Ninguém sabe o futuro. A vida, como um todo, é um exercício de tentar adivinhar o que acontecerá no futuro. E tentamos adivinhar o que acontecerá no futuro para começarmos a trabalhar nas ideias que achamos que melhor atenderão ao futuro previsto. Apostamos nossas fichas nessa previsão, criamos uma solução, trabalhamos duro para colocar a solução em prática... para quando o momento da previsão chegar, nós tenhamos a solução que ajudará a todos com o problema previsto.

Às vezes nós prevemos errado e trabalhamos errado...
Às vezes nós prevemos direito e trabalhamos errado...
Às vezes nós prevemos errado e trabalhamos direito...
E algumas vezes nós prevemos direito e trabalhamos direito. Nesses momentos nascem os grandes nomes da nossa história. Aqueles que nós chamamos de "visionários". Aqueles que estão armados com a melhor alternativa no exato momento que o problema se manifesta. Aquelas pessoas que resolvem o problema de - literalmente - todo o mundo.

Ideias estão sempre em um ambiente evolutivo. Nascem ideias todos os dias. Elas cruzam e evoluem. E ideias são quase como vírus. Elas infectam a cabeça das pessoas.
A Internet está aí justamente promovendo essa gigantesca suruba de ideias. Todos os dias colocamos nossos pensamentos para brigar.
A grande maioria das ideias são lixo. (Alguém poderia juntar todas essas ideias e gerar um banco de dados de fácil consulta. Toda vez que alguém tivesse uma ideia, consultaria o "Grande Monte de Ideias de Merda". Se a ideia estivesse ali, a pessoa poderia largar a ideia ruim e seguir em frente... Ãhn... Bem... Talvez essa seja uma ideia para ir para o lixo...)
Mas algumas ideias são boas. Elas ajudam as pessoas a irem para frente. Essas ideias são vencedoras na competição evolutiva.

E o que é o capitalismo senão uma cadeia de trabalho para resolver os problemas dos outros... no melhor estilo "cada um na sua, mas com alguma coisa em comum"?
Inovadores ficam ricos porque eles têm o produto certo, na hora certa... e, por isso, atendem sozinhos às necessidades de quase todos.

E eu insisto: para cada inovador que resolveu o problema de muitos, existe uma pilha com centenas de outros inovadores que não deram certo. Com produtos que atendem a outros problemas. Outros problemas que eles previram, de modo errado.

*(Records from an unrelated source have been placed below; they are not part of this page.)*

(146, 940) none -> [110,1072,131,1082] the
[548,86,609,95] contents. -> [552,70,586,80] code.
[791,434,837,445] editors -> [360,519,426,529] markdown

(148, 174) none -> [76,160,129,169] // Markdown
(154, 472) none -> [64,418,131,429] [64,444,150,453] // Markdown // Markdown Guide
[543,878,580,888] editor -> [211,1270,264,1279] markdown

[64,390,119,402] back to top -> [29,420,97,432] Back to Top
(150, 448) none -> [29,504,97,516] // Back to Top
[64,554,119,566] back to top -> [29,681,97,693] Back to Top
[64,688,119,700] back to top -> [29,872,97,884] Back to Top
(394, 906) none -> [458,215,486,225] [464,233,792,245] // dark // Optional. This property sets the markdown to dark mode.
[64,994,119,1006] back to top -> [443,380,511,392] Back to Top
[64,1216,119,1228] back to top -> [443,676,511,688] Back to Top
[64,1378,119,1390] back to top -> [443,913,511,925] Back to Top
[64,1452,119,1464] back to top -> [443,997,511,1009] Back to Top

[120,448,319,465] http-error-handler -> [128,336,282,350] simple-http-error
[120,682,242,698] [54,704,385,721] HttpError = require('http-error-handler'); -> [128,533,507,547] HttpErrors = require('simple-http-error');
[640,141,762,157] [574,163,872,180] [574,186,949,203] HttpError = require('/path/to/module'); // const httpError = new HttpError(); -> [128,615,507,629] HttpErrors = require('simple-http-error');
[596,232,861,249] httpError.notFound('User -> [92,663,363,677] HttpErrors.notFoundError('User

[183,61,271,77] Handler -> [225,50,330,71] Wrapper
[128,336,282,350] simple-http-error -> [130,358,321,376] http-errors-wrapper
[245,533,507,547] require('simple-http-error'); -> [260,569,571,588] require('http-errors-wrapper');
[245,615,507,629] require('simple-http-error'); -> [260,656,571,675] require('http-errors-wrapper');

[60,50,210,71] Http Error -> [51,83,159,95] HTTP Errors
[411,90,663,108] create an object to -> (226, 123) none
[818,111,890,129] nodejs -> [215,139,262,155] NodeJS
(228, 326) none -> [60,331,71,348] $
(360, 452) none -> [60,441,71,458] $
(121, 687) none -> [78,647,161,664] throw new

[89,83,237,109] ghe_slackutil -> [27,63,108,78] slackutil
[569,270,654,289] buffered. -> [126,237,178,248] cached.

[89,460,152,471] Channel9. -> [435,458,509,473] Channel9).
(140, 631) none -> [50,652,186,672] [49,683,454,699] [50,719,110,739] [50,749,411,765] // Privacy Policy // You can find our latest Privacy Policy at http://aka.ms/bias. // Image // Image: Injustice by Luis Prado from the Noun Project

Este texto é um ode. Uma lembrança a todos estes heróis que a história não reconheceu. Pessoas que trabalharam arduamente, mas o resultado do seu trabalho não resolve a vida de ninguém.
Uma lembrança de que você deve seguir esse caminho de prever e trabalhar duro, convicto na sua previsão. Mas que você deve lembrar que acertar a previsão é como acertar na loteria.

Aí entram as empresas. Empresas que "fazem tudo como sempre foi feito" são dinossauros. Um dia o meio mudará e a solução deles "que sempre ajudou todo mundo" não fará mais sentido. As finadas máquinas de escrever que o digam...
Cada empresa deve manter um grupo de inovadores. Deixar pessoas livres para implementar o "day-dreaming". Para criarem produtos-conceito. Para terem expertise em diversas soluções. Para terem algum caminho trilhado para cada problema que o meio colocar na nossa frente.

Liberdade. Tudo se resume à liberdade indo contra o conservadorismo. Contra o demandado pelo poder central. Contra a planificação. Deixar as pessoas serem diferentes. Deixar as pessoas errarem e acertarem, com a certeza de que cada acerto dará muito mais retorno do que o custo das centenas de tentativas fracassadas.